■ What the exercise asks
Wherever a line in the data below holds "root", copy that line.

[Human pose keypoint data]
● ● ● ● ●

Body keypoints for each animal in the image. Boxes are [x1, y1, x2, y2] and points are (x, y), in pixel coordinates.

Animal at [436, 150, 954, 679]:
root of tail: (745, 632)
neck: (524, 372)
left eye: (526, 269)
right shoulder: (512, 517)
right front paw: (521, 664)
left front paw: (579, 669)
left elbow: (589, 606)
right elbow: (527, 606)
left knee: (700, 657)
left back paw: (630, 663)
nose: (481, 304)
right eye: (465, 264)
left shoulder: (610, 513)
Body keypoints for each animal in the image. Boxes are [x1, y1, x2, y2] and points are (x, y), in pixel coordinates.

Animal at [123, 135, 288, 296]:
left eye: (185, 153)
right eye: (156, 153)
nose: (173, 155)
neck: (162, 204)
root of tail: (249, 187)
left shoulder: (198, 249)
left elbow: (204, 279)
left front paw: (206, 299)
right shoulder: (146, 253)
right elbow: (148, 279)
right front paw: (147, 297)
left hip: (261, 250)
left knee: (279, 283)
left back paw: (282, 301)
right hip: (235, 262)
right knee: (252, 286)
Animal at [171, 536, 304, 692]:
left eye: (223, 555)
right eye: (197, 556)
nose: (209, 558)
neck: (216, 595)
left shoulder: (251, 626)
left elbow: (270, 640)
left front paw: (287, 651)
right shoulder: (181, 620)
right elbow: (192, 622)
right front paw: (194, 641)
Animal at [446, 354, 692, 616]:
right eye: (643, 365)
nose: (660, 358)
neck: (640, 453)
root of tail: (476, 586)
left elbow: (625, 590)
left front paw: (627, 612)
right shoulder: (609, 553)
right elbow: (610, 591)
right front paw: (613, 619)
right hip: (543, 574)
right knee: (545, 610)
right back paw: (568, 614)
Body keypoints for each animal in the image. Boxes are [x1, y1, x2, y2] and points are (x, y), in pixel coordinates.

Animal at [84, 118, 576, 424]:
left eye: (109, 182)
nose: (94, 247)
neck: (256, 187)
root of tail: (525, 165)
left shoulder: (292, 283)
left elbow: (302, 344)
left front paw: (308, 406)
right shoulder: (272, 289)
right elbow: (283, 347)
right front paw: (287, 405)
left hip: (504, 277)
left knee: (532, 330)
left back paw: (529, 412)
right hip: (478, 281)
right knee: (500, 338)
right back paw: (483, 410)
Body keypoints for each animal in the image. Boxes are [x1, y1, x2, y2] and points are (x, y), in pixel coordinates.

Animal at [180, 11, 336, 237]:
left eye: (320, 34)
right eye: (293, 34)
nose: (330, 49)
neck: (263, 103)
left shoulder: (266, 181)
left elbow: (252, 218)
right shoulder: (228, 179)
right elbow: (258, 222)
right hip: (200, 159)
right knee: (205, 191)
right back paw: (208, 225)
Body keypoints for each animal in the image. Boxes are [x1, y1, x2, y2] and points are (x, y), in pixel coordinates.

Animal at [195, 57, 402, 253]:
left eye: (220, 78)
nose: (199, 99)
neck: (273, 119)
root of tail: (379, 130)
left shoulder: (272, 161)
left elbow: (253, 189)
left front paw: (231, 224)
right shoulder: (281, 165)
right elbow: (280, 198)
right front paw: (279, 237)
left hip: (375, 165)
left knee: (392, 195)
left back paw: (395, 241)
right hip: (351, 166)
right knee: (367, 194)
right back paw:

● ● ● ● ●

■ Answer below
root of tail: (745, 632)
root of tail: (249, 187)
root of tail: (476, 586)
root of tail: (525, 165)
root of tail: (379, 130)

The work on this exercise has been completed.